In 1982 I went coast-to-coast on a 1950s Nimbus, a Danish, hardtail 750 cc inline four. Started out in New York City, and when three months later I reached Portland, Oregon, I was filled up with impressions, was broke and was running out of time. So after a quick ride down Highway 1 to Los Angeles, the Nimbus was put in consignment there, and I flew back home. Didn't get to see Yosemite, Death Valley, Las Vegas or Grand Canyon.
This time I'll start in L.A., see the above sights - to mention but those few - and travel in better comfort and slightly faster than first time around. Not necessarily in better style, though, as far as the motorcycle is concerned: The Nimbus is originally a 1934 design; it looks good, has eight exposed rocker arms sure to thrill audiences, and is clearly an old bike - charming, yet a bit slow and not all that comfortable.
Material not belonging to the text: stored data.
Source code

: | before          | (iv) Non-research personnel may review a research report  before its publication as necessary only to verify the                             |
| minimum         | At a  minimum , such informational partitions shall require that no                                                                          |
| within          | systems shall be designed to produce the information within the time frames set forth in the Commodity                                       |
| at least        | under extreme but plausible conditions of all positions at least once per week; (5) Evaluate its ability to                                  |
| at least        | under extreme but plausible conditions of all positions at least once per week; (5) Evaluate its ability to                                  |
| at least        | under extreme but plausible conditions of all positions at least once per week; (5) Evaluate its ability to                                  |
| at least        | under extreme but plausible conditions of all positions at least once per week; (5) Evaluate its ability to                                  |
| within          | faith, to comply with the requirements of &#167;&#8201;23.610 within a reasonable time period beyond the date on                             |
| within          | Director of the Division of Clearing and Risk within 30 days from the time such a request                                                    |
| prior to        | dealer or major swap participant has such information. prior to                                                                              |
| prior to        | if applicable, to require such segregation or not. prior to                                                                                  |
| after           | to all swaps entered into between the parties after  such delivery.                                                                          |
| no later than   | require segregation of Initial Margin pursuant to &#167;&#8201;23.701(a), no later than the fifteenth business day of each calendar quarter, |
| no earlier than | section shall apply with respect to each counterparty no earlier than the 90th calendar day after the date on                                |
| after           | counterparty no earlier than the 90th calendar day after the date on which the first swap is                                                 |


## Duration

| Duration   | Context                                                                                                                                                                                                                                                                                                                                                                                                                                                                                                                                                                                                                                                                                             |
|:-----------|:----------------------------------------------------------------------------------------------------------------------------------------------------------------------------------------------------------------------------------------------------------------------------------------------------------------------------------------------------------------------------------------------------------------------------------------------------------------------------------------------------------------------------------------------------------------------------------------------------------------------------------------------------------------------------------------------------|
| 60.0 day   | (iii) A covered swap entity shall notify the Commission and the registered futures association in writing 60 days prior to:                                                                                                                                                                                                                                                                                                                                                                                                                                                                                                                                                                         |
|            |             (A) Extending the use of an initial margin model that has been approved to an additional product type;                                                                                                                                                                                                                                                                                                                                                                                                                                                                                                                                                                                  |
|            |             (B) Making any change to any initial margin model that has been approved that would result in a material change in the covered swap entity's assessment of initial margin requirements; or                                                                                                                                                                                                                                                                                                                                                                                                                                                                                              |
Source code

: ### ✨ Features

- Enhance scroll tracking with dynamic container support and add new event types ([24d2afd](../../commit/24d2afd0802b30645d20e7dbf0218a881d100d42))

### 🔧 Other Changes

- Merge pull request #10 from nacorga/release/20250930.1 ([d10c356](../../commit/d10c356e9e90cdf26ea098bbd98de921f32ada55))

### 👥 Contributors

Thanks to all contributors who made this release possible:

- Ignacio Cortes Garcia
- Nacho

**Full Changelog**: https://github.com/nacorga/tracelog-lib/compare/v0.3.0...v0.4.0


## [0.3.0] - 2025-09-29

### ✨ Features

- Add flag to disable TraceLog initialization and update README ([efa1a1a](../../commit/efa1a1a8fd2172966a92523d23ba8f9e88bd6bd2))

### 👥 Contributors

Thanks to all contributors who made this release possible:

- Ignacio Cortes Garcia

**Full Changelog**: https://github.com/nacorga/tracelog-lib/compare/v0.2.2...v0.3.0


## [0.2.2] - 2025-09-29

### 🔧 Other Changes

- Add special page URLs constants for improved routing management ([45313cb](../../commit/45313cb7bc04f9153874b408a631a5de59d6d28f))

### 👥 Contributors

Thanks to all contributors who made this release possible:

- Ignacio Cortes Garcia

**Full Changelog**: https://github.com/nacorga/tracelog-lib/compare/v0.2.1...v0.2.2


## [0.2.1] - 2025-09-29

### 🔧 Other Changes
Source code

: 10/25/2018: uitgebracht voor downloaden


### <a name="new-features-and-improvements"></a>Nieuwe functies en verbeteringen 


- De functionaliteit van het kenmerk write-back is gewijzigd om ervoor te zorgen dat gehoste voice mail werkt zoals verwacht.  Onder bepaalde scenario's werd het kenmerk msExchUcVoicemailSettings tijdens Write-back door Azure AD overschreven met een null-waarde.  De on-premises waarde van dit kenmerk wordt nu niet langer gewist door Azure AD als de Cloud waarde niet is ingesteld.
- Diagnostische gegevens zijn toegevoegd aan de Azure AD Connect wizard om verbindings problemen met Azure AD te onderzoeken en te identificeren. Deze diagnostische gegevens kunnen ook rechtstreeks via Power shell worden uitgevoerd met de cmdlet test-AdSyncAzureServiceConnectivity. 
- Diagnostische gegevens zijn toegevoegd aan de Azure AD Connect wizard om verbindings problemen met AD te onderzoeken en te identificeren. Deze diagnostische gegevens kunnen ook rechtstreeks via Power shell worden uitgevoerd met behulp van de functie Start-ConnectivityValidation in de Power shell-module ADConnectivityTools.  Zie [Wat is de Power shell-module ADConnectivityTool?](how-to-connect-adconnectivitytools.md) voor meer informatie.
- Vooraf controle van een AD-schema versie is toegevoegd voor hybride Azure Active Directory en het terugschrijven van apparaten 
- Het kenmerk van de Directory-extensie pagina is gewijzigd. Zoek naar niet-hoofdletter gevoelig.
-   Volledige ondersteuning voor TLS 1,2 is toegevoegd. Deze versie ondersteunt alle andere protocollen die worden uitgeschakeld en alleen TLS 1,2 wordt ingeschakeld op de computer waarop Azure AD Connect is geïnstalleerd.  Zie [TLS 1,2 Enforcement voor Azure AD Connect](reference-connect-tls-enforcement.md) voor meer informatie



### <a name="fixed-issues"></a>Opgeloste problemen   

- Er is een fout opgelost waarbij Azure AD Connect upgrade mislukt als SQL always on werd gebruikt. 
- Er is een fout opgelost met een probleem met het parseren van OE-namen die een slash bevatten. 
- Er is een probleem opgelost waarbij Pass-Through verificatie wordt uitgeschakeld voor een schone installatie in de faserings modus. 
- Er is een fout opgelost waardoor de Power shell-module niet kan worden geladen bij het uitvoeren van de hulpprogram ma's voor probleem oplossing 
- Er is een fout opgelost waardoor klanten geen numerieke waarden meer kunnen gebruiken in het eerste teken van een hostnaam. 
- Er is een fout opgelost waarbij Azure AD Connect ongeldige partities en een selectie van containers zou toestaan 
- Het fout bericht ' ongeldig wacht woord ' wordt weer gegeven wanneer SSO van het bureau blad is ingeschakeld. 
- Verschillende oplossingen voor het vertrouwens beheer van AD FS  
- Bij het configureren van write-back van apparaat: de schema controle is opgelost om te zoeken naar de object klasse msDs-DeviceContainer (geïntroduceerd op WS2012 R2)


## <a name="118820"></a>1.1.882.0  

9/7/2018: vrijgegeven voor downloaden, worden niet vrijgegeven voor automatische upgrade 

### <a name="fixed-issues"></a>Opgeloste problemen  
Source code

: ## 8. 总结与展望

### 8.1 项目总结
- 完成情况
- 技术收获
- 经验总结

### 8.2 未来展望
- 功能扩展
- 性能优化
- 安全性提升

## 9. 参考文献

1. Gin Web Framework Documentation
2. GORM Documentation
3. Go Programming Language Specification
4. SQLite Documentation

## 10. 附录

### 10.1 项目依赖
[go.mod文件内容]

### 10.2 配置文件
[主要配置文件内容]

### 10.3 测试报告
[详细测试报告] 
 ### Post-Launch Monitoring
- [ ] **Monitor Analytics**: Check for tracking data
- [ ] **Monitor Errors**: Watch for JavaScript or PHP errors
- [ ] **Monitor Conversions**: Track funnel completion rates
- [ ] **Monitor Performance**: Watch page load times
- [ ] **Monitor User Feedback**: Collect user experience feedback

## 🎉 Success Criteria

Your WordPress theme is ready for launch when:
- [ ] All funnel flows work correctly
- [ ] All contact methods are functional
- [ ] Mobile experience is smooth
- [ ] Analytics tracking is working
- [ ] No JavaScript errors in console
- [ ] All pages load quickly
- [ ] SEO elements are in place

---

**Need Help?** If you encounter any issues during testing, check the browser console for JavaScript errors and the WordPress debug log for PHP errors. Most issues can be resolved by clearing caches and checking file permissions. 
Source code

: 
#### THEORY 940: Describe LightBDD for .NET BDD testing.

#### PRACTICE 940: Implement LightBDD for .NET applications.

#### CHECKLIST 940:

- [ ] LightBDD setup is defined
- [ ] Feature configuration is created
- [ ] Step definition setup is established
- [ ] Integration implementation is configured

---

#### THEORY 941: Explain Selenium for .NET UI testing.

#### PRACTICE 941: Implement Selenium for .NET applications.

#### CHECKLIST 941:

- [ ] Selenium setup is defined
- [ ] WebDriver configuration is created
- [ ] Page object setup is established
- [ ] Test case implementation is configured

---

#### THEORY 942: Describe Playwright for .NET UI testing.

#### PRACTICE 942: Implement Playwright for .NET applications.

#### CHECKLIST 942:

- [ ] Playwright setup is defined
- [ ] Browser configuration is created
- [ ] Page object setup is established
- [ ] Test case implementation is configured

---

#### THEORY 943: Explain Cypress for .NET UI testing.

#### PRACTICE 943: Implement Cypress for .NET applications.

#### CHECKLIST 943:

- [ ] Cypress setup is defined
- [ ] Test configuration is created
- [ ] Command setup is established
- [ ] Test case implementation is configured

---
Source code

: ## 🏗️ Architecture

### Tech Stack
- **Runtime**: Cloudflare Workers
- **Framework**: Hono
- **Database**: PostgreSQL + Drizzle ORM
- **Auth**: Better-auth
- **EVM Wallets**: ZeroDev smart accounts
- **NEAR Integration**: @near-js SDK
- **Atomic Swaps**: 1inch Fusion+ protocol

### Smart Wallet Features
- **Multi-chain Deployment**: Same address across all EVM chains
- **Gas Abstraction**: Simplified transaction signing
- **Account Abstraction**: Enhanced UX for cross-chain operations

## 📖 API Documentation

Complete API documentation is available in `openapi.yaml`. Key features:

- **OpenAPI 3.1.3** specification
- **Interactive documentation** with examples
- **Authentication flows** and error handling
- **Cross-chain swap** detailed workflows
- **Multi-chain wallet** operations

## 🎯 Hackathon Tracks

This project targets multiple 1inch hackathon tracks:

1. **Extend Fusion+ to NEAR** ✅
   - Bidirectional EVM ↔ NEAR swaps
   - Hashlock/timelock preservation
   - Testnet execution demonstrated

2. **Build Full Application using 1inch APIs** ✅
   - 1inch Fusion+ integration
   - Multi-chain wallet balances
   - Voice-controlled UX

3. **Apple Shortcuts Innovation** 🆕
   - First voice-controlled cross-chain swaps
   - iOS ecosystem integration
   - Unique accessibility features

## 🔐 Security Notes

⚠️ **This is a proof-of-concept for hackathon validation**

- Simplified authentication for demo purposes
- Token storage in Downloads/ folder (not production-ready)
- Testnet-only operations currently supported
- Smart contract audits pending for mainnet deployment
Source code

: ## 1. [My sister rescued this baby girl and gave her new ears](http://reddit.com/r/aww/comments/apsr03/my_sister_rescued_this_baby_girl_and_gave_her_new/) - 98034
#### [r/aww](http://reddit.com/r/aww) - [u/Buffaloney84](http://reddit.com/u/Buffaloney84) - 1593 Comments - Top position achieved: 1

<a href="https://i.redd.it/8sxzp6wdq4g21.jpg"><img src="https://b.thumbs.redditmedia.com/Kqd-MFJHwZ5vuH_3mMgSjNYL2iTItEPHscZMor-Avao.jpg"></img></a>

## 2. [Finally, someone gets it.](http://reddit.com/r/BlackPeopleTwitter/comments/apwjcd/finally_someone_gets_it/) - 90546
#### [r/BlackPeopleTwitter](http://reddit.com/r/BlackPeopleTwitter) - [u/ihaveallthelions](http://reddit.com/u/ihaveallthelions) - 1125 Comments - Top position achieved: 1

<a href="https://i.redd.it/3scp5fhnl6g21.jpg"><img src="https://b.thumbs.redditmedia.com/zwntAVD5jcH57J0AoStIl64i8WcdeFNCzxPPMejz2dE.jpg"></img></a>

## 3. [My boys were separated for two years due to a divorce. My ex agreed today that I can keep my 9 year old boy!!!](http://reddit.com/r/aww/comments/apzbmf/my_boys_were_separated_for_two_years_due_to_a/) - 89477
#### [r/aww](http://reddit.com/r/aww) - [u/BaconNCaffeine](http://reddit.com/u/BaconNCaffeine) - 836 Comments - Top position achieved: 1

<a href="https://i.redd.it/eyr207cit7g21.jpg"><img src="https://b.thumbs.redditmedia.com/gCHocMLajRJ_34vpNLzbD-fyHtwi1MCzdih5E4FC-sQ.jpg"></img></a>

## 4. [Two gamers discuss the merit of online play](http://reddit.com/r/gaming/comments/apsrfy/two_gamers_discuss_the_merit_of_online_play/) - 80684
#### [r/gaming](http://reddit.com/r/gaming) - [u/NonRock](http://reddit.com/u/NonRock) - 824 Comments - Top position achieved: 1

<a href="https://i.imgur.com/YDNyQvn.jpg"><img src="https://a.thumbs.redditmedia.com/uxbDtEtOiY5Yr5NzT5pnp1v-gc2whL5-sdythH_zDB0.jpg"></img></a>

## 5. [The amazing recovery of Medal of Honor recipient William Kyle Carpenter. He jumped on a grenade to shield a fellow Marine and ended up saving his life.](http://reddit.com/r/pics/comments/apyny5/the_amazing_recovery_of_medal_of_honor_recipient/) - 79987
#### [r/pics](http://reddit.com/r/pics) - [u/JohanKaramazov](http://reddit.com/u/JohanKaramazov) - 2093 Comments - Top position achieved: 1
The MZ, on the other hand, will win no beauty contests. But being decades younger and built for awful East German roads, it has soft suspension at both ends, handles well and keeps up with traffic better (see www.motorcycleclassics.com/classic-german-motorcycles/iron-pig-mz-motorcycles-zmmz11sozraw). In addition, this particular example has been modified with a later 5-speed gearbox, a Mikuni carb, modern electrics and some chassis improvements.
Being a GoldWing rider trapped in Nimbus rider's body, I like to carry a lot of stuff when on the road, so supplementing the topbox and sidebags, the MZ has a Czechoslovakian PAV 41 trailer in tow. I have no idea how it'll handle with the trailer, but cross my fingers.
The teardrop shaped PAV trailer was designed to match 1960s
Jawa motorcycles, but still works visually ok with the more angular MZ.
The MZ has been shipped to Los Angeles, where Kaj Pedersen of 'Nimbus Club of America' keeps it until I show up in mid-April. And a back-up Nimbus has been sent to Travis Scott, up near Pike's Peak in The Rockies in Colorado. This is in case the MZ croaks somewhere along the way, so I can continue traveling on a bike I know well, without the bother of having to find another oldish bike locally. The plan is to sell both bikes when the trip ends in late June.